Il y a vraiment deux écoles de spectateurs, et même, de critiques : certains disent que « c’est complètement dépassé, qu’on en est plus là aujourd’hui » et d’autres qui disent « au contraire, on en est complètement là ». L’éveil à la sexualité est intemporel et le discours qui en découle est omniprésent, aujourd’hui encore. La difficulté à assumer sa sexualité, à la développer, à la vivre, est toujours là. L’association de la sexualité à la culpabilité, à la violence, est toujours là aussi – parce qu’il y a une violence dans la sexualité qui est inhérente à cela – et qu’on a beau faire les cools et lire des milliards d’articles dans les magazines, on en est quand même à vivre sa sexualité avec difficulté : Comment vivre son chemin personnel ? Comment vivre son couple ? Comment construire sa différence en fait. La dualité des avis, je la trouve très intéressante. Parce que la sexualité est un chemin obligatoire, même si l’on décide d’être moine, parce que si on décide de ne pas avoir de sexualité, c’est par rapport à la sexualité ! La question de la sexualité est centrale dans une vie et le passage est périlleux. Et puis les jeunes de 14 ans aujourd’hui savent comment ça marche, notamment avec internet. Mais le passage entre les sites pornos ultra-violents et leurs propres expériences n’est vraiment pas simple. Au sortir de la pièce, j’ai rencontré des jeunes qui étaient très bouleversés par le spectacle, bien plus que les plus vieux. « L’éveil du printemps » parle de beaucoup de choses qui sont au-delà du temps.
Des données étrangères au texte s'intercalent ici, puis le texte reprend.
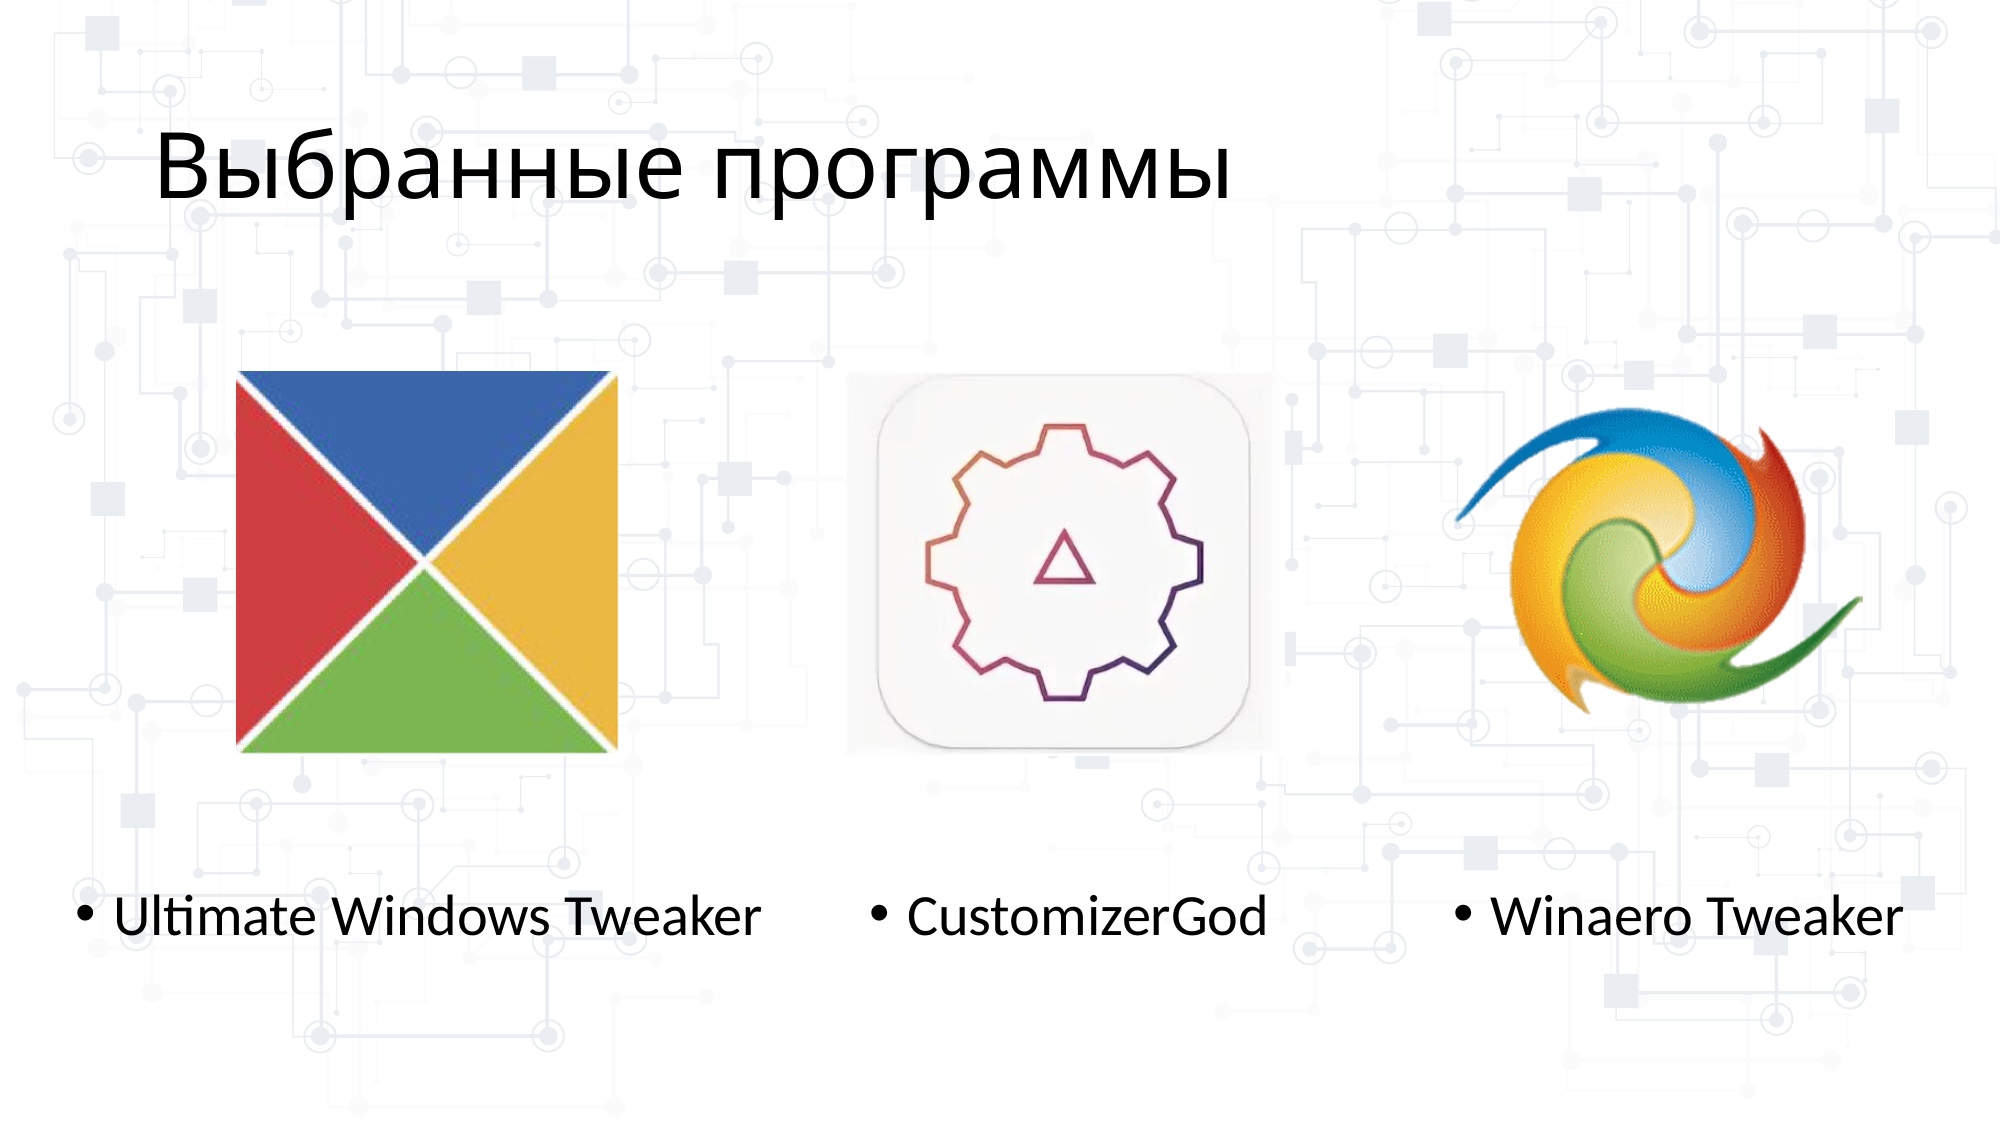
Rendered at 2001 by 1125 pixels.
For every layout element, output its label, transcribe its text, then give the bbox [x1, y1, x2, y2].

Que penses-tu de la situation de l’artiste actuellement ?

Je pense qu’on est beaucoup à vouloir exister, du coup il y a beaucoup d’agitation. Je parle pour moi aussi. Les jeunes sont obligés de le faire sinon ils meurent. On est tous dans ce cas-là, à s’agiter : faire beaucoup, produire beaucoup, dire beaucoup,… Avec plus de 100 comédiens par an qui sortent des écoles, c’est la folie ! La société ne peut pas absorber ça et le milieu artistique non plus ! On est dans une aberration où tout le monde veut être un artiste et qui n’a pas forcément quelque chose à dire. Ça peut avoir l’air rétrograde comme discours mais je trouve qu’on parle beaucoup pour rien du tout. C’est un art en soi d’ailleurs ! Du coup ont dit pas mal de conneries et on produit beaucoup, parce qu’on veut exister. Je trouve qu’on est dans une drôle de société où la consommation atteint des degrés qu’on n’a sans doute jamais atteint auparavant... Et dans toute cette masse de productions égocentriques, il y a des petites pépites. Mais il faut débroussailler pour les voir. Je m’inclus dans cette masse, je ne juge personne. Mais je trouve qu’on devrait plus se taire pour voir ce qui peut émerger du silence. L’autre problème en francophonie, c’est qu’il n’y a jamais les moyens et cela concerne tous les arts. Il faut des coups de chance, par exemple, pour pouvoir ouvrir un lieu et le tenir. En Flandre, les bons spectacles sont extrêmement plébiscités et promus parce qu’il y a une volonté d’affirmer une qualité internationale de l’art belge (flamand). En fédération Wallonie-Bruxelles, il n’y a absolument pas ça, pas de soutien. Un spectacle ou un film qui cartonne ne bouge pas et donc les artistes sont obligés de s’agiter à produire d’autres choses pour exister ; il n’y a pas la place pour maturer un art, même pour les artistes confirmés – il n’y a qu’à observer le combat de Michael Delaunoy pour continuer à faire exister le Rideau. On se focalise sur les émergences, les premiers jets, mais pas sur le suivi après. En fait, en résumé : il n’y a pas de politique culturelle en francophonie.